== Available records ==

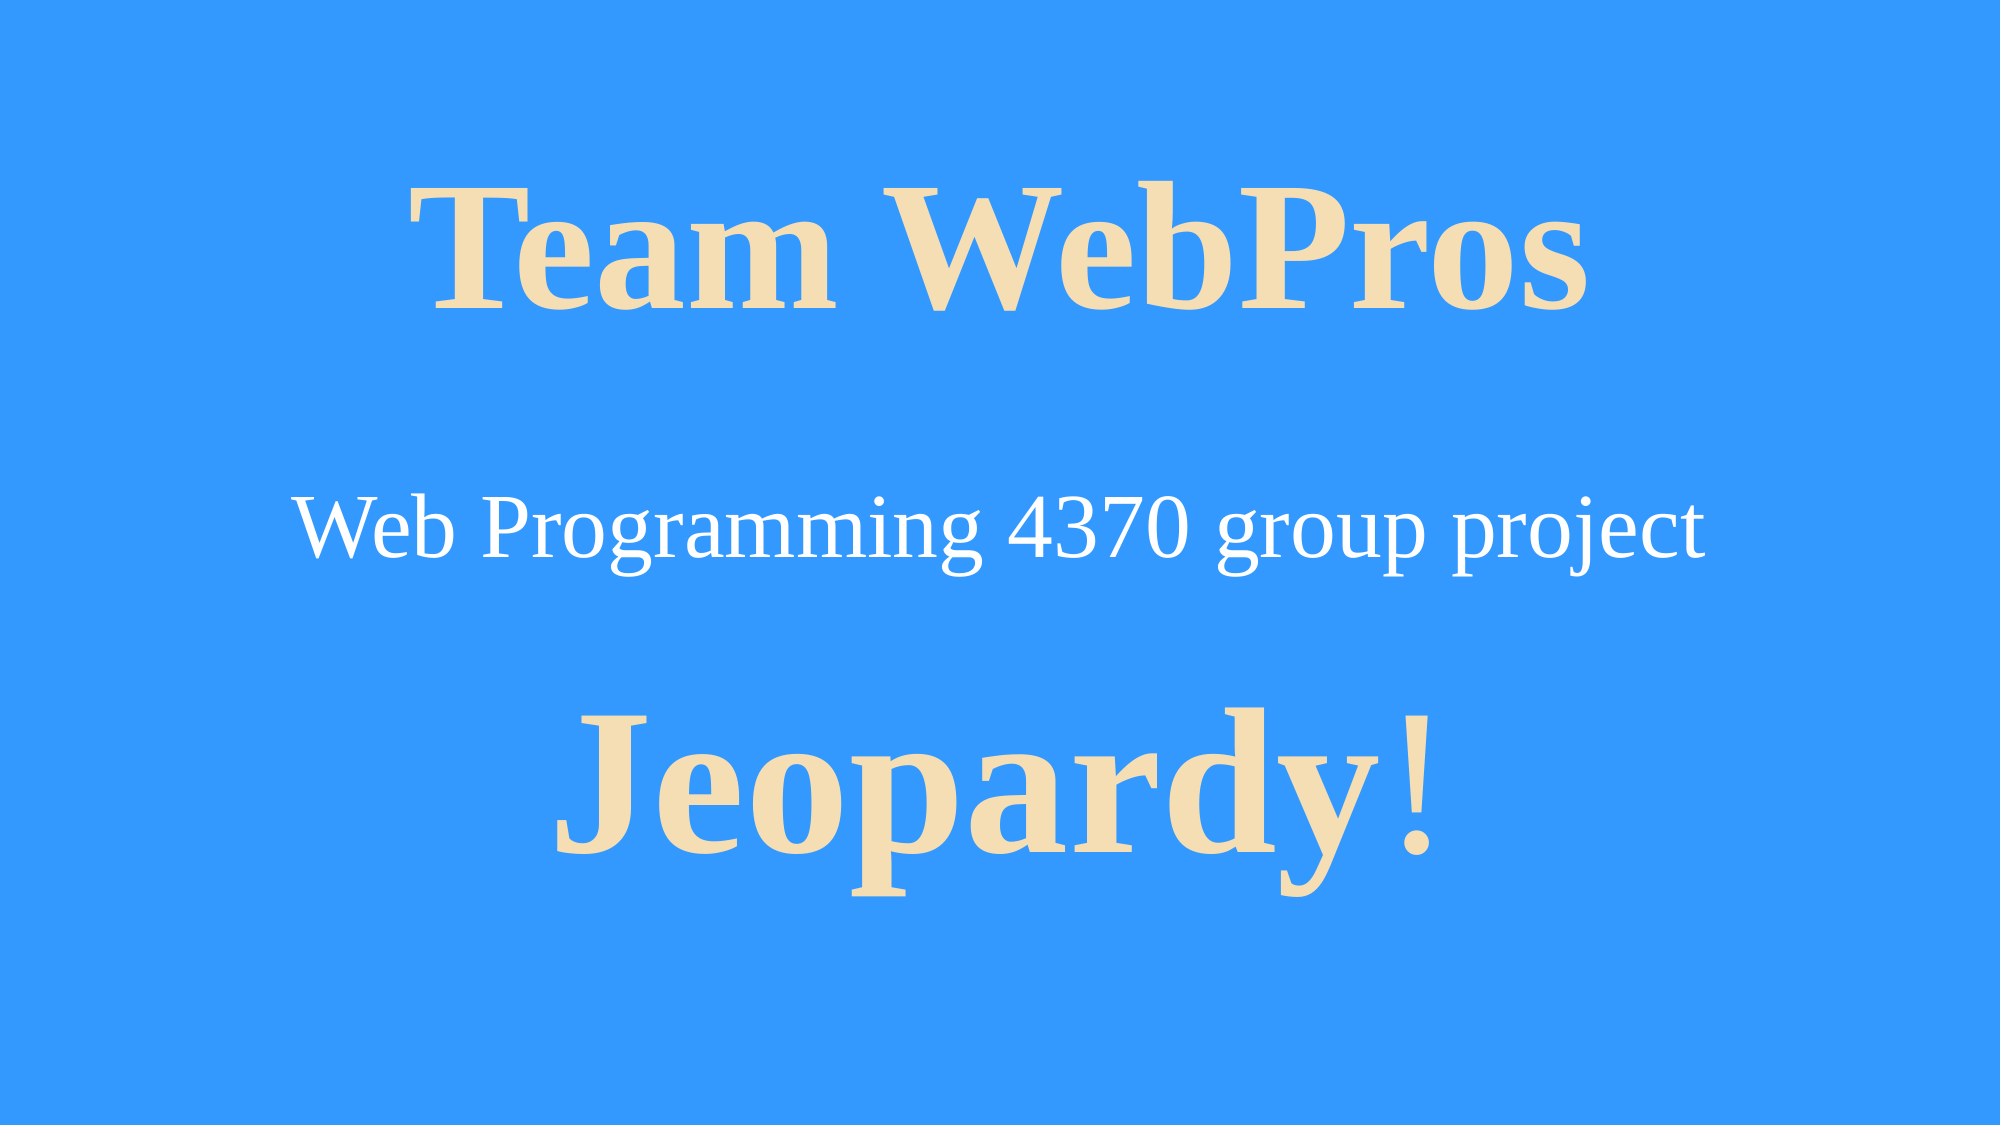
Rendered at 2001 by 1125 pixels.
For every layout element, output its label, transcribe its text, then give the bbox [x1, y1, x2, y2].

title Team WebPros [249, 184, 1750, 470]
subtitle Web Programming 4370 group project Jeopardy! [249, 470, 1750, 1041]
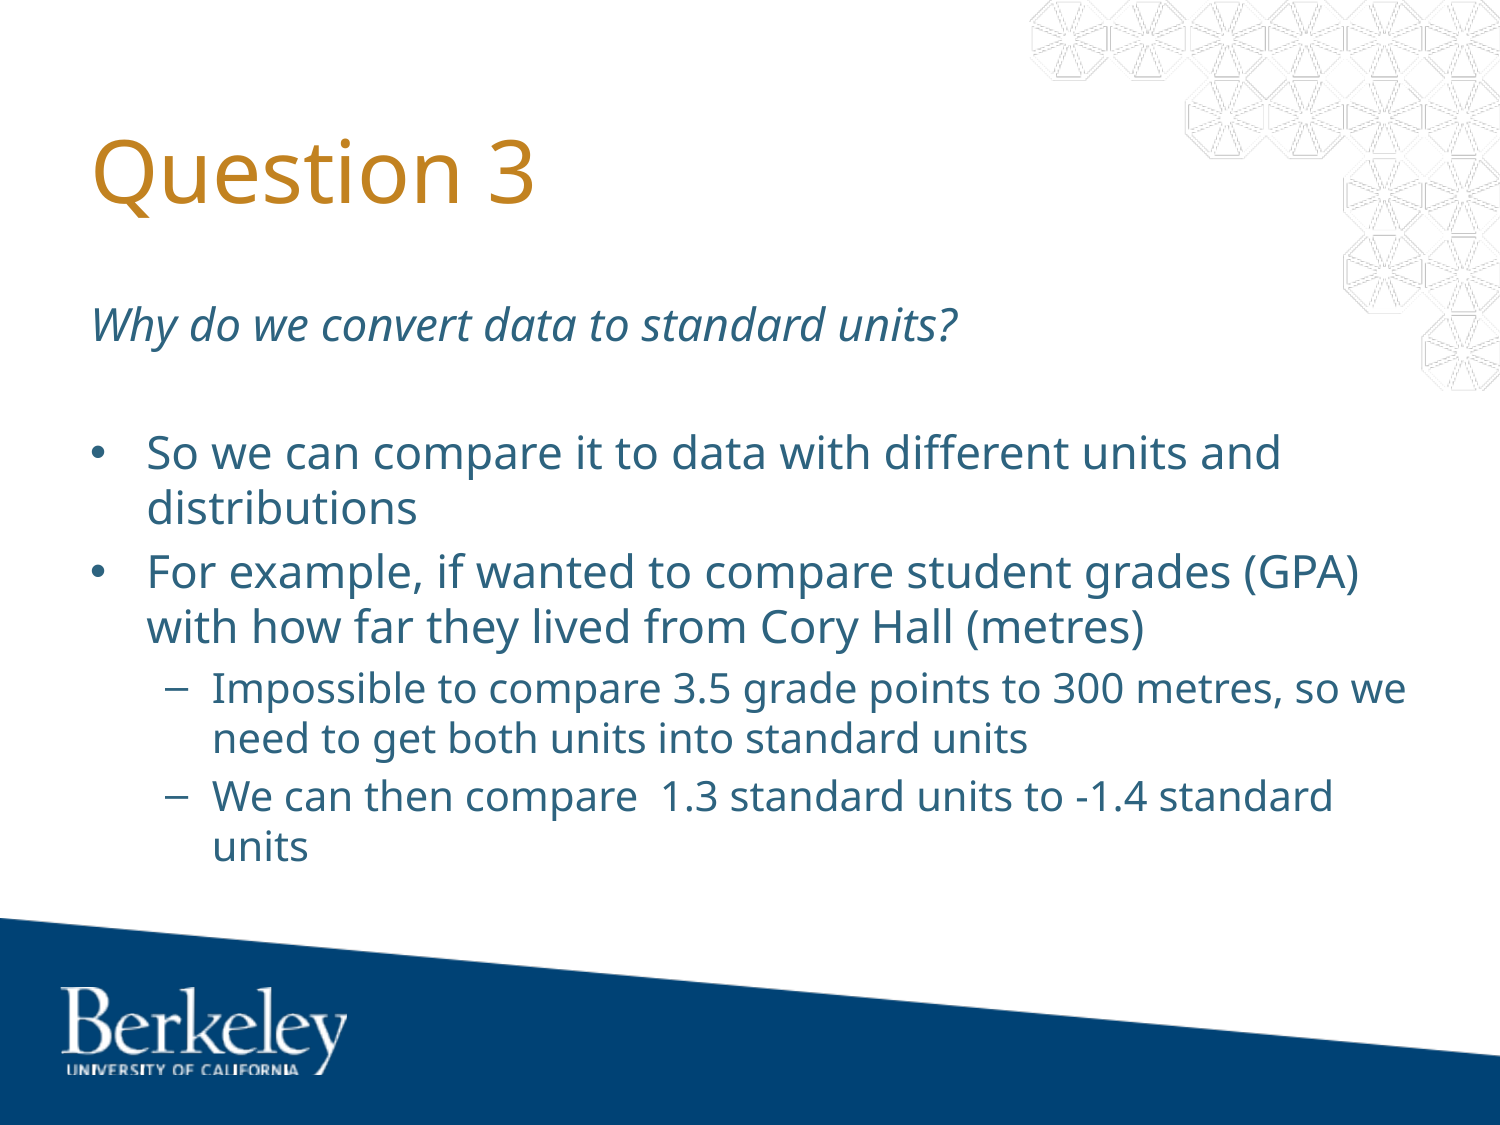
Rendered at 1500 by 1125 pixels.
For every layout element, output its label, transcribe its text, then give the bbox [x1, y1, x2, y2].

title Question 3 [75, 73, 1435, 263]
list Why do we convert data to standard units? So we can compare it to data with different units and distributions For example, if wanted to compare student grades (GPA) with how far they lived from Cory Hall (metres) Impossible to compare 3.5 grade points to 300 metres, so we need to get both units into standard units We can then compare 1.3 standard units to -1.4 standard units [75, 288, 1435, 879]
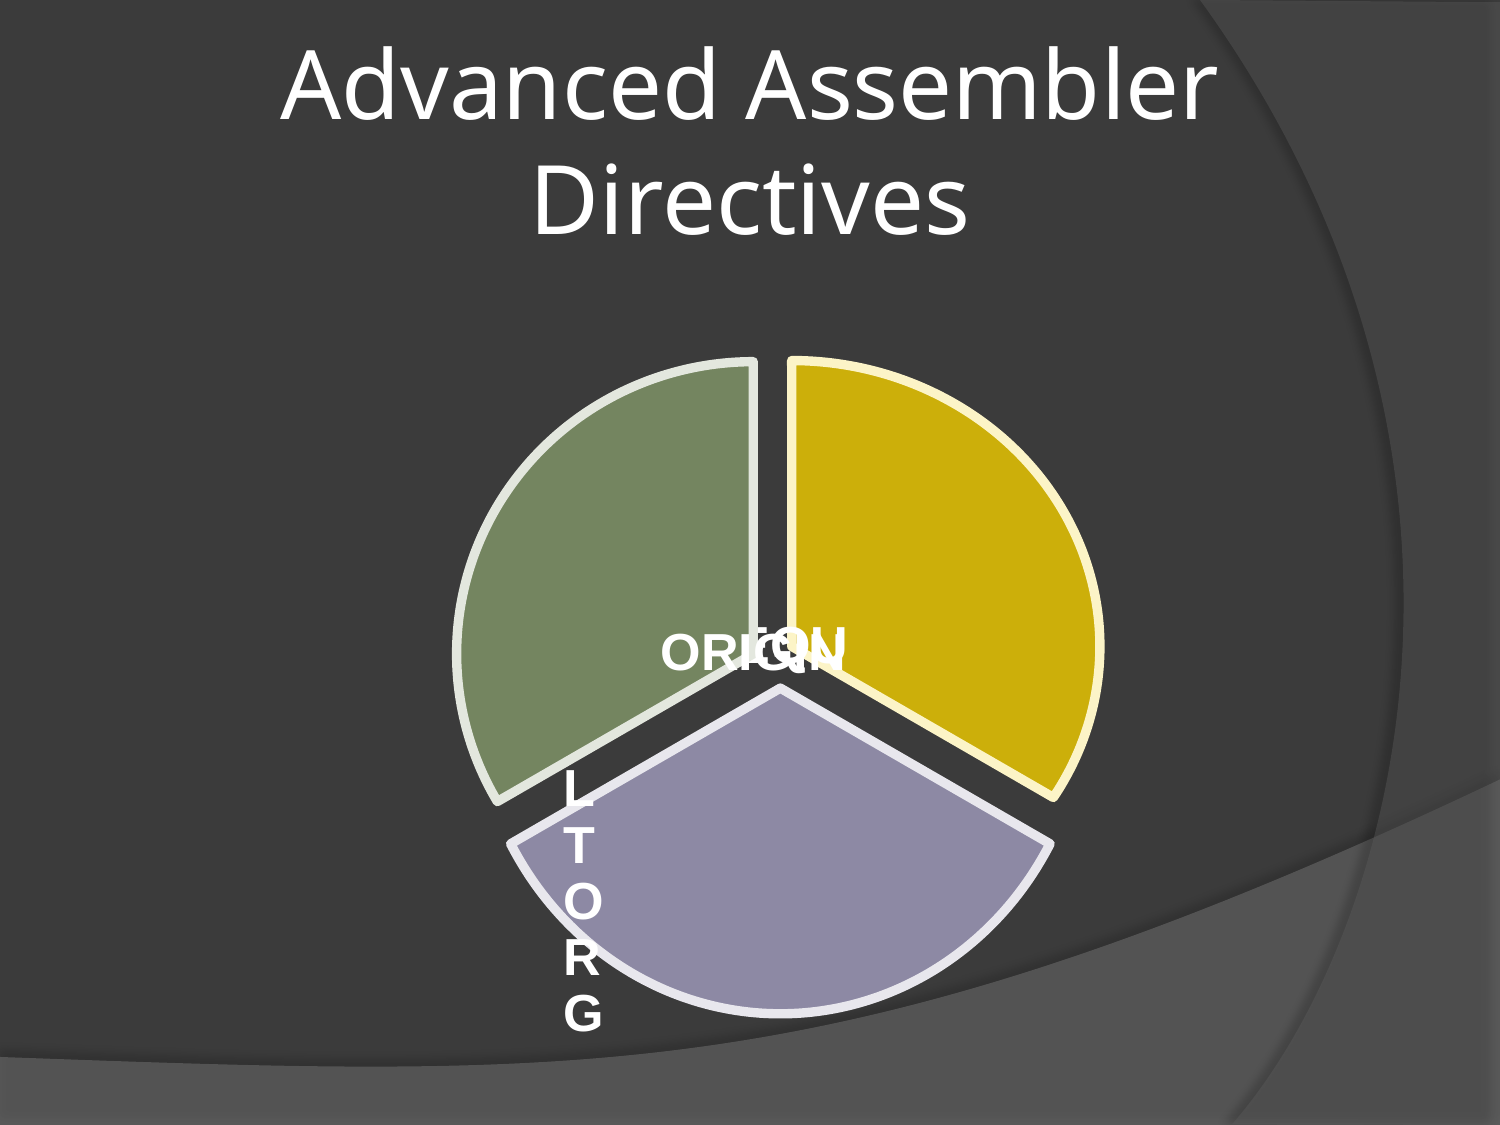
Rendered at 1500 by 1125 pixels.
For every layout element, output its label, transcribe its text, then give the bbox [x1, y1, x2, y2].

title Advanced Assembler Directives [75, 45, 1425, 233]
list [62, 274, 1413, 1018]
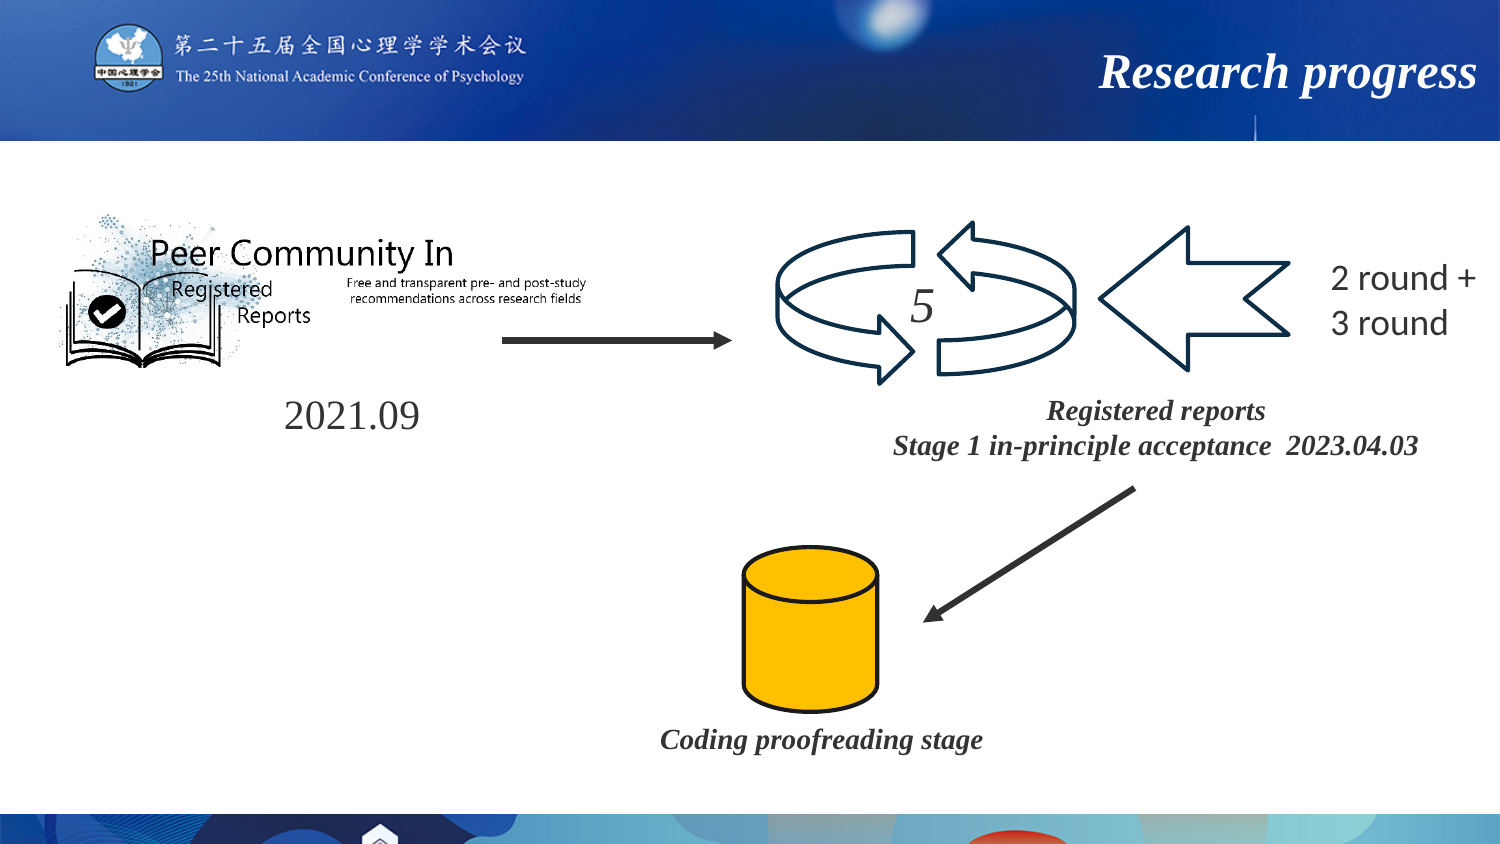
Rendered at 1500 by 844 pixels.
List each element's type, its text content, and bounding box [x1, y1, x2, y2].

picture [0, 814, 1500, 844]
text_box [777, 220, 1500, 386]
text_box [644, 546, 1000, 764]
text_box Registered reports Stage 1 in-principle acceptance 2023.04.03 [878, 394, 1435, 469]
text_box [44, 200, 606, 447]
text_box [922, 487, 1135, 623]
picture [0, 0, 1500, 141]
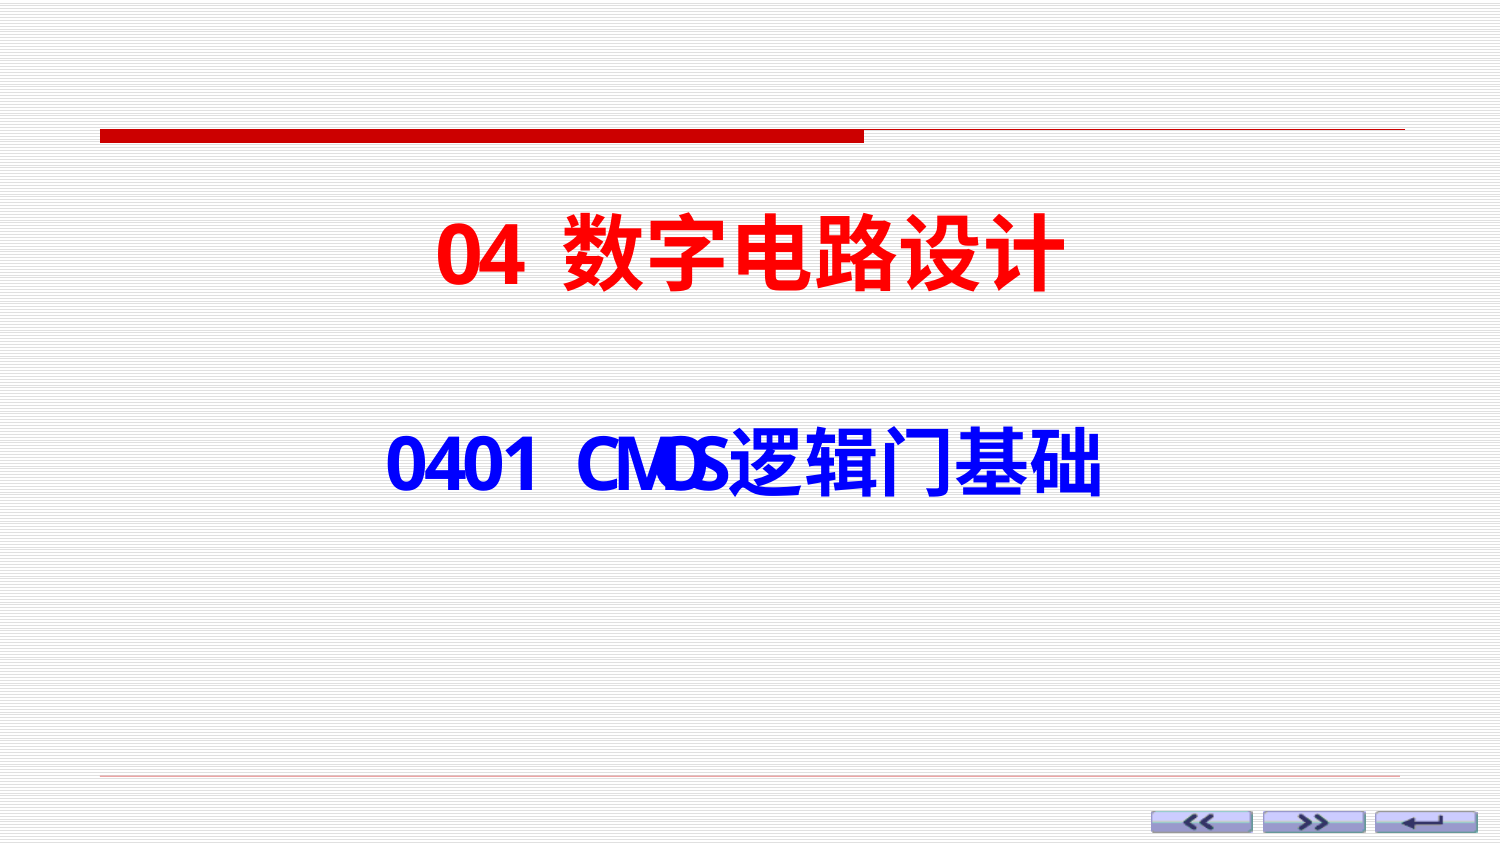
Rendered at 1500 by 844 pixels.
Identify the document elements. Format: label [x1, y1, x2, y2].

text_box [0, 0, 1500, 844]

===

**Work item**
Print the complete listing exactly as it stands, without its pictures.

**Result of the task**
Rendered at 2001 by 1125 pixels.
For every layout element, output its label, transcribe its text, then give the bbox [x1, y1, x2, y2].

title Team WebPros [249, 184, 1750, 470]
subtitle Web Programming 4370 group project Jeopardy! [249, 470, 1750, 1041]
Rendered at 1500 by 1125 pixels.
For every layout element, output its label, transcribe its text, then give the bbox [x1, y1, x2, y2].

title Question 3 [75, 73, 1435, 263]
list Why do we convert data to standard units? So we can compare it to data with different units and distributions For example, if wanted to compare student grades (GPA) with how far they lived from Cory Hall (metres) Impossible to compare 3.5 grade points to 300 metres, so we need to get both units into standard units We can then compare 1.3 standard units to -1.4 standard units [75, 288, 1435, 879]
Rendered at 1500 by 1125 pixels.
For every layout element, output its label, transcribe its text, then give the bbox [x1, y1, x2, y2].

title Advanced Assembler Directives [75, 45, 1425, 233]
list [62, 274, 1413, 1018]
Rendered at 1500 by 844 pixels.
List each element's type, its text content, and bounding box [x1, y1, x2, y2].

picture [0, 814, 1500, 844]
text_box [777, 220, 1500, 386]
text_box [644, 546, 1000, 764]
text_box Registered reports Stage 1 in-principle acceptance 2023.04.03 [878, 394, 1435, 469]
text_box [44, 200, 606, 447]
text_box [922, 487, 1135, 623]
picture [0, 0, 1500, 141]
Rendered at 1500 by 844 pixels.
Identify the document elements. Format: label [x1, y1, x2, y2].

text_box [0, 0, 1500, 844]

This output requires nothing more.